Ege Denizi‘nde haftalar evvel başlayan deprem fırtınası, şiddetini ve sıklığını artırarak aralıksız bir biçimde devam ediyor. Bölgede kaydedilen sarsıntı sayısının 2 bini geçmesiyle birlikte, uzmanlar İstanbul’daki zelzele riski hakkında dikkat alımlı açıklamalarda bulunmaya devam ediyor. Son olarak Prof. Dr. Osman Bektaş, İstanbul’da muhtemel büyük bir sarsıntının zor olduğu istikametindeki görüşlerini paylaştı.
“İSTANBUL’DA BÜYÜK ZELZELE ZOR”
Prof. Dr. Osman Bektaş, sosyal medya üzerinden yaptığı açıklama ile İstanbul’daki deprem tehlikesine dair kıymetli bilgiler verdi. Bektaş, İstanbul’da büyük bir zelzelenin olma mümkünlüğünün “çok zor” olduğunu belirtti. İstanbul’un doğusunda yer alan Adalar Fay Segmenti‘nde daha evvel meydana gelen sarsıntılarla ilgili yaptığı değerlendirmede, bölgedeki sarsıntıların büyüklüklerinin hudutlu olduğunu vurguladı.
Bektaş, 1509 ve 1766 yıllarında gerçekleşen büyük zelzelelerin büyüklüğünün, mevcut bilgilerle iddiası olarak 6,8 ile 7,2 ortasında olduğunu belirterek, bu segmentin sarsıntı tehlikesinin “oldukça azalmış” olduğunu söz etti. Ayrıyeten, 1963 yılında Adalar bölgesinde yaşanan M 6,3 büyüklüğündeki sarsıntının, bu bölgedeki riskin düşmesinde tesirli bir faktör olduğunu söyledi.
MARMARA’DA FAY SÜRÜKLENMESİ ETKİSİ
Bektaş, İstanbul’un batısındaki sarsıntı tehlikesinin geçmiş 500 yıl içinde kayda kıymet bir büyük zelzele yaşanmamış olmasından dolayı düşük olduğunu söyledi. Bu durumu, şimdiki fay sürüklenmesi (creep) hareketlerinin desteklediğini söz etti. Fay sürüklenmesi, yer kabuğundaki hareketlerin yavaş ve daima olarak gerçekleşmesi manasına geliyor ve büyük sarsıntı riskini azaltıyor.

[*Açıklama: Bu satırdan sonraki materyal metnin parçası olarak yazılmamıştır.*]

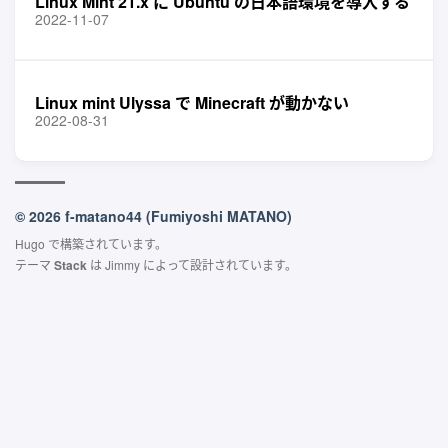
Linux Mint 21.x に Ubuntu の日本語環境を導入する
2022-11-07
Linux mint Ulyssa で Minecraft が動かない
2022-08-31
© 2026 f-matano44 (Fumiyoshi MATANO)
Hugo
で構築されています。
テーマ
Stack
は
Jimmy
によって設計されています。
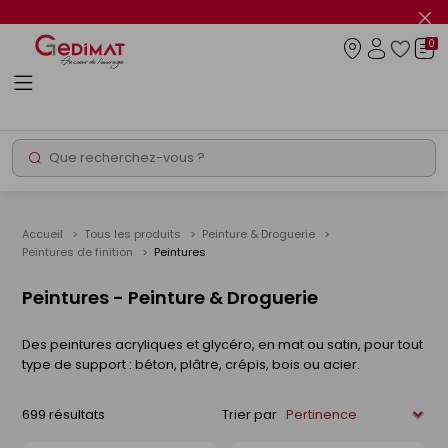
Panneau de gestion des cookies
Fer
le
0
flas
Connexio
info
Rechercher
Chantier express
Accueil
Tous les produits
Peinture & Droguerie
Peintures de finition
Peintures
Peintures - Peinture & Droguerie
Des peintures acryliques et glycéro, en mat ou satin, pour tout
type de support : béton, plâtre, crépis, bois ou acier.
699 résultats
Trier par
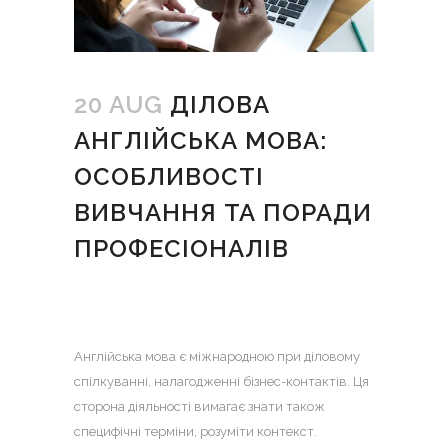
20 AUG
ДІЛОВА
АНГЛІЙСЬКА МОВА:
ОСОБЛИВОСТІ
ВИВЧАННЯ ТА ПОРАДИ
ПРОФЕСІОНАЛІВ
Англійська мова є міжнародною при діловому
спілкуванні, налагодженні бізнес-контактів. Ця
сторона діяльності вимагає знати також
специфічні терміни, розуміти контекст.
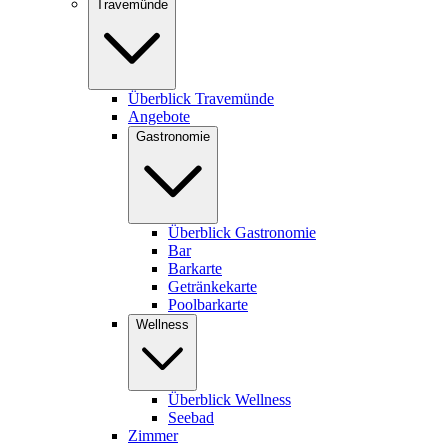
Travemünde
Überblick Travemünde
Angebote
Gastronomie
Überblick Gastronomie
Bar
Barkarte
Getränkekarte
Poolbarkarte
Wellness
Überblick Wellness
Seebad
Zimmer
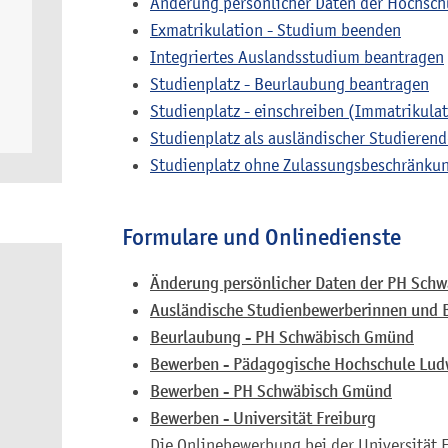
Änderung persönlicher Daten der Hochschu
Exmatrikulation - Studium beenden
Integriertes Auslandsstudium beantragen
Studienplatz - Beurlaubung beantragen
Studienplatz - einschreiben (Immatrikula
Studienplatz als ausländischer Studierend
Studienplatz ohne Zulassungsbeschränkun
Formulare und Onlinedienste
Änderung persönlicher Daten der PH Schw
Ausländische Studienbewerberinnen und 
Beurlaubung - PH Schwäbisch Gmünd
Bewerben - Pädagogische Hochschule Lud
Bewerben - PH Schwäbisch Gmünd
Bewerben - Universität Freiburg
Die Onlinebewerbung bei der Universität 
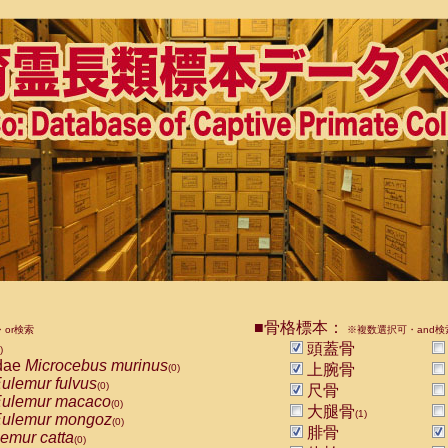
■骨格標本：
or検索
※複数選択可・and検
頭蓋骨
)
dae
Microcebus murinus
上腕骨
(0)
ulemur fulvus
(0)
尺骨
ulemur macaco
(0)
大腿骨
(1)
ulemur mongoz
(0)
腓骨
emur catta
(0)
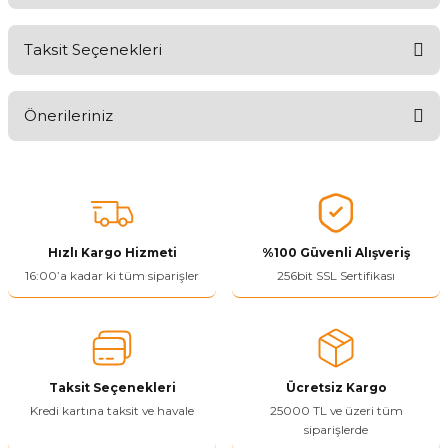
Taksit Seçenekleri
Aldığınız Ürünlerden Ne Derecede Memnun Kaldınız ?
Önerileriniz
Ürünü Değerlendir 😂😊😍😐🤔😡
Bu ürünün fiyat bilgisi, resim, ürün açıklamalarında ve diğer
konularda yetersiz gördüğünüz noktaları öneri formunu kullanarak
tarafımıza iletebilirsiniz.
Görüş ve önerileriniz için teşekkür ederiz.
Hızlı Kargo Hizmeti
%100 Güvenli Alışveriş
Ürün resmi kalitesiz, bozuk veya görüntülenemiyor.
16:00’a kadar ki tüm siparişler
256bit SSL Sertifikası
Ürün açıklamasında eksik bilgiler bulunuyor.
Ürün bilgilerinde hatalar bulunuyor.
Ürün fiyatı diğer sitelerden daha pahalı.
Taksit Seçenekleri
Ücretsiz Kargo
Bu ürüne benzer farklı alternatifler olmalı.
Kredi kartına taksit ve havale
25000 TL ve üzeri tüm
siparişlerde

Prof. Dr. Bektaş, Marmara Bölgesi’ndeki depremsellik hakkında da dikkat alımlı bilgiler paylaştı. Son 500 yılda, Marmara Bölgesi’nin en etkin periyodu olan 20. yüzyılda, batıdan doğuya yanlışsız göç eden ve 6 büyük M>7 büyüklüğünde zelzele üreten bir süreç yaşandığına dikkat çekti. Lakin, büyük sarsıntılar ortasında sakinlik periyotlarının çoklukla 89 ile 163 yıl ortasında sürdüğünü belirtti.
DEPREM DÖNEMLERİ VE RİSK ANALİZİ
Bektaş, İstanbul’daki depremsellik konusunda mevcut riskin uzun periyotlu dönemlere dayandığını ve bu cins büyük felaketlerin tarihi bir döngü içinde yaşandığını belirtti. Bununla birlikte, Bektaş, bu periyodun 20. yüzyılda en etkin olduğu için, İstanbul’daki büyük bir sarsıntının yakın vadede meydana gelmesinin mümkünlüğünün düşük olduğunu kaydetti.
İstanbul’daki fay sınırlarının sürüklenme hareketlerinin, muhtemel büyük bir zelzele için kritik bir güvenlik faktörü olduğunu belirten uzmanlar, sarsıntı konusunda halkı bilgilendirme ve hazırlık düzeylerini artırma gerektiğine de dikkat çekti.